* BRIEF
Could the entries below be reproduced exactly, with the images removed?

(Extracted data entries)
<<<<

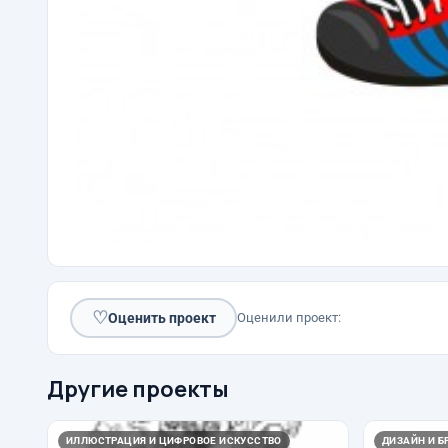
♡
Оценить проект
Оценили проект:
Другие проекты
ИЛЛЮСТРАЦИЯ И ЦИФРОВОЕ ИСКУССТВО
ДИЗАЙН И Б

>>>>

* COMPLETED EXERCISE
♡
Оценить проект
Оценили проект:
Другие проекты
ИЛЛЮСТРАЦИЯ И ЦИФРОВОЕ ИСКУССТВО
ДИЗАЙН И Б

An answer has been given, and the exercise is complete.